A series of review articles have indicated that carotenoids have a protective influence on certain cancers in animals, and therefore may also have the same effect in humans. Carotenoids are plant pigments that can be found in yellow and orange vegetables and fruits and in dark green leafy vegetables. In an interview with Reuters Health Mignone points out that carotenoids are strong antioxidants and may play a role in protecting the body from the various carcinogens to which people are exposed. Indeed, hypothesised mechanisms for the protective properties of carotenoids against cancer include their potential antiproliferative and antioxidant properties. Specific carotenoids such as β-carotene, α-carotene and β-cryptoxanthin possess retinoic acid activity and are able to influence cell differentiation. Others, such as lutein and zeaxanthin are able to reduce cell proliferation despite not having any retinoic acid activity. The other proposed mechanism involves the inhibition of estrogen signalling by 17β-estradiol that may alleviate the effects of hormone-dependent malignancies.

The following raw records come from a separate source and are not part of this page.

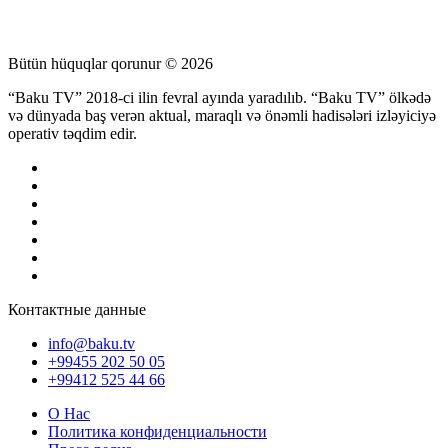
Bütün hüquqlar qorunur © 2026
“Baku TV” 2018-ci ilin fevral ayında yaradılıb. “Baku TV” ölkədə
və dünyada baş verən aktual, maraqlı və önəmli hadisələri izləyiciyə
operativ təqdim edir.
Контактные данные
info@baku.tv
+99455 202 50 05
+99412 525 44 66
О Нас
Политика конфиденциальности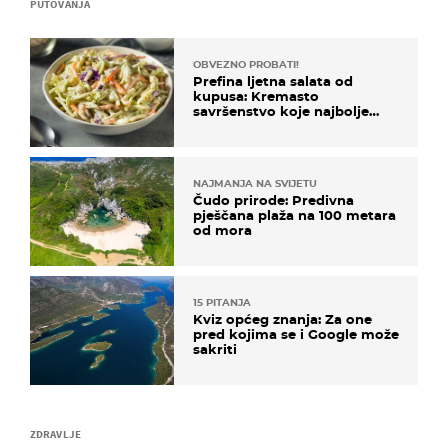
PUTOVANJA
OBVEZNO PROBATI!
Prefina ljetna salata od
kupusa: Kremasto
savršenstvo koje najbolje
paše uz pečeno meso
NAJMANJA NA SVIJETU
Čudo prirode: Predivna
pješčana plaža na 100 metara
od mora
15 PITANJA
Kviz općeg znanja: Za one
pred kojima se i Google može
sakriti
ZDRAVLJE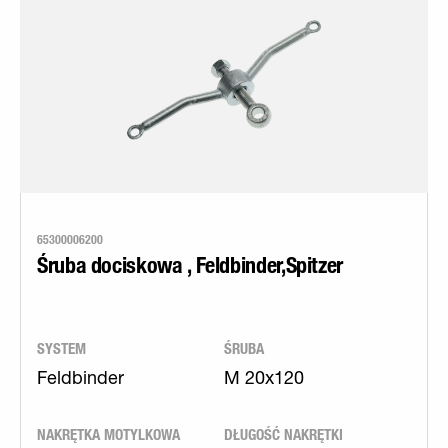
65300006200
Śruba dociskowa , Feldbinder,Spitzer
SYSTEM
ŚRUBA
Feldbinder
M 20x120
NAKRĘTKA MOTYLKOWA
DŁUGOŚĆ NAKRĘTKI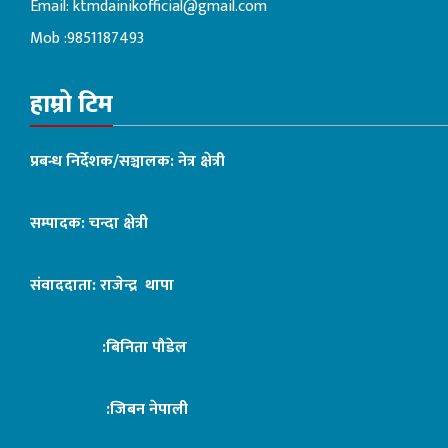
Email:
ktmdainikofficial@gmail.com
Mob :9851187493
हाम्रो टिम
प्रबन्ध निर्देशक/सञ्चालक: नेत्र क्षेत्री
सम्पादक: चन्दा क्षेत्री
संवाददाता: राजेन्द्र थापा
:बिनिता पौडेल
:जिबन नेपाली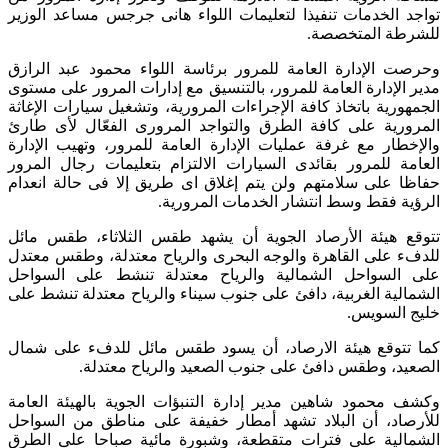
تواجد الخدمات تنفيذا لتعليمات اللواء هانى جرجس مساعد الوزير
للشرطة المتخصصة.
وحرصت الإدارة العامة للمرور برئاسة اللواء محمود عبد الرازق
مدير الإدارة العامة للمرور، بالتنسيق مع إدارات المرور على مستوى
الجمهورية باتخاذ كافة الإجراءات المرورية، وتشغيل سيارات الإغاثة
المرورية على كافة الطرق والتواجد المرورى الفعّال لأى طارئ
والإخطار مع غرفة عمليات الإدارة العامة للمرور، وتهيب الإدارة
العامة للمرور بقائدى السيارات الالتزام بتعليمات رجال المرور
حفاظا على سلامتهم ولن يتم إغلاق اى طريق إلا فى حالة انعدام
الرؤية فقط وسط انتشار الخدمات المرورية.
تتوقع هيئة الأرصاد الجوية أن يشهد طقس الثلاثاء، طقس مائل
للدفء على القاهرة والوجه البحرى والرياح معتدلة، وطقس معتدل
على السواحل الشمالية والرياح معتدلة تنشط على السواحل
الشمالية الغربية، دافئ على جنوب سيناء والرياح معتدلة تنشط على
خليج السويس.
كما تتوقع هيئة الارصاد، أن يسود طقس مائل للدفء على شمال
الصعيد، وطقس دافئ على جنوب الصعيد والرياح معتدلة.
وكشف محمود شاهين مدير إدارة التنبؤات الجوية بالهيئة العامة
للأرصاد، أن البلاد تشهد أمطار خفيفة على مناطق من السواحل
الشمالية على فترات متقطعة، وشبورة مائية صباحا على الطرق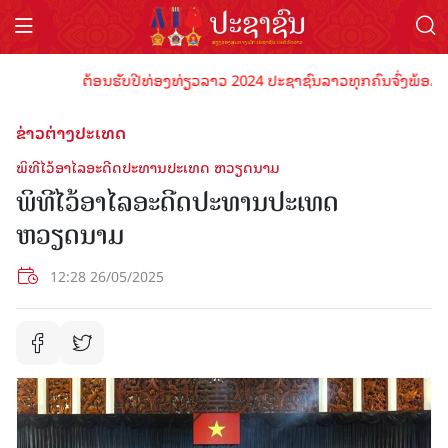
ຕ້ອນຮັບປີທ່ອງທ່ຽວລາວ 2024 ປະຊາຊົນລາວທຸກຄົນຈົ່ງພ້ອມເປັນເຈົ
ຂ່າວຕ່າງປະເທດ
ພິທີໄວ້ອາໄລອະດີດປະທານປະເທດ ຫວຽດນາມ
ພິທີໄວ້ອາໄລອະດີດປະທານປະເທດ
ຫວຽດນາມ
12:28 26/05/2025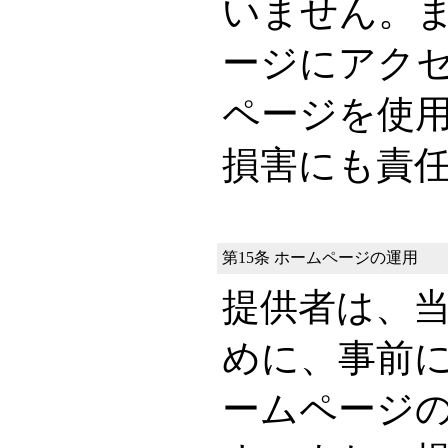
いません。
ージにアク
ページを使
損害にも責
第15条 ホームページの運用
提供者は、
めに、事前
ームページ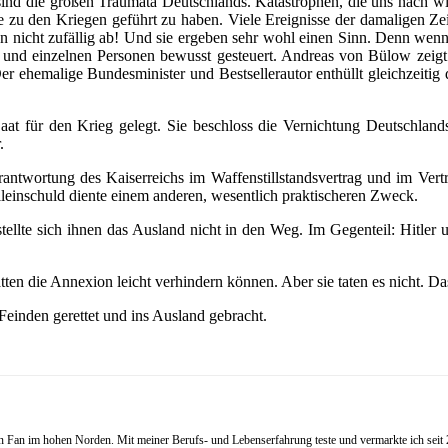
ind die großen Traumata Deutschlands. Katastrophen, die uns nach wie 
zu den Kriegen geführt zu haben. Viele Ereignisse der damaligen Zeit
fen nicht zufällig ab! Und sie ergeben sehr wohl einen Sinn. Denn wenn
 und einzelnen Personen bewusst gesteuert. Andreas von Bülow zeigt 
r ehemalige Bundesminister und Bestsellerautor enthüllt gleichzeitig
aat für den Krieg gelegt. Sie beschloss die Vernichtung Deutschlands
.
antwortung des Kaiserreichs im Waffenstillstandsvertrag und im Vertr
lleinschuld diente einem anderen, wesentlich praktischeren Zweck.
llte sich ihnen das Ausland nicht in den Weg. Im Gegenteil: Hitler 
ten die Annexion leicht verhindern können. Aber sie taten es nicht. Da
inden gerettet und ins Ausland gebracht.
Fan im hohen Norden. Mit meiner Berufs- und Lebenserfahrung teste und vermarkte ich seit 20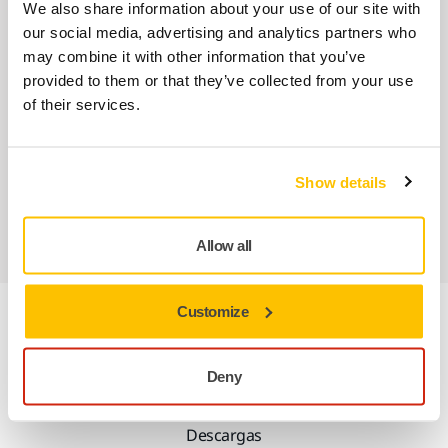
We also share information about your use of our site with
Nuestros servicios
our social media, advertising and analytics partners who
may combine it with other information that you’ve
Servicio Posventa exclusivo de Mirka
provided to them or that they’ve collected from your use
of their services.
Atención al Cliente de Mirka
Garantía Mirka para Máquinas
Show details
Abrasivos y máquinas profesionales para un
acabado impecable
Allow all
Customize
Información sobre el producto
Deny
Especificaciones técnicas
Descargas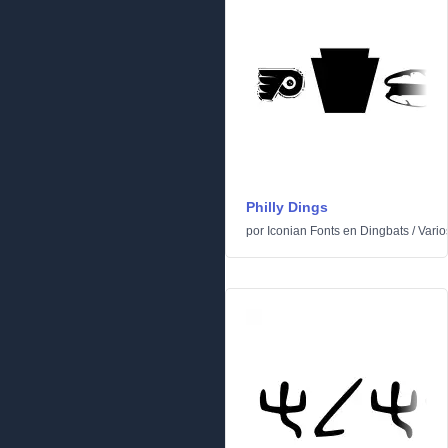
Philly Dings
por
Iconian Fonts
en
Dingbats
/
Vario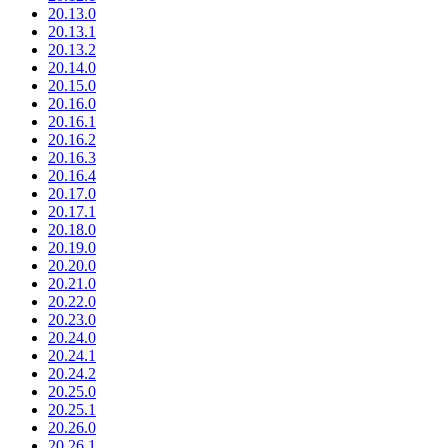
20.13.0
20.13.1
20.13.2
20.14.0
20.15.0
20.16.0
20.16.1
20.16.2
20.16.3
20.16.4
20.17.0
20.17.1
20.18.0
20.19.0
20.20.0
20.21.0
20.22.0
20.23.0
20.24.0
20.24.1
20.24.2
20.25.0
20.25.1
20.26.0
20.26.1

The study by Mignone and colleagues involved examining the association between consumption of carotenoids and breast cancer in a large population-based case-control study of women (pre and postmenopausal). An inverse association was observed among premenopausal women for high levels of vitamin A, β-carotene, α-carotene and lutein/zeaxanthin. The results indicated that the risk of premenopausal breast cancer was reduced with the consumption of carotenoid rich vegetables such as carrots, kales and green leafy vegetables. Higher intake of the above mentioned carotenoids and vitamin A from food was associated with statistically lower risk among premenopausal women. Contrastingly, this was not observed in postmenopausal women.
The authors state that it is unclear why the association between carotenoids and breast cancer is limited to premenopausal women, although it may be related to the increasing cell turnover in breast epithelium under the influence of cyclic ovarian estrogen exposure. Other risk factors considered by the study include smoking and the known oxidative stress induced by tobacco smoke. Considering this, it is suggested that premenopausal women, particularly smokers, might benefit from increasing their dietary intake of carotenoid-rich vegetables to at least two servings each day, which might reduce the risk of breast cancer by 17%.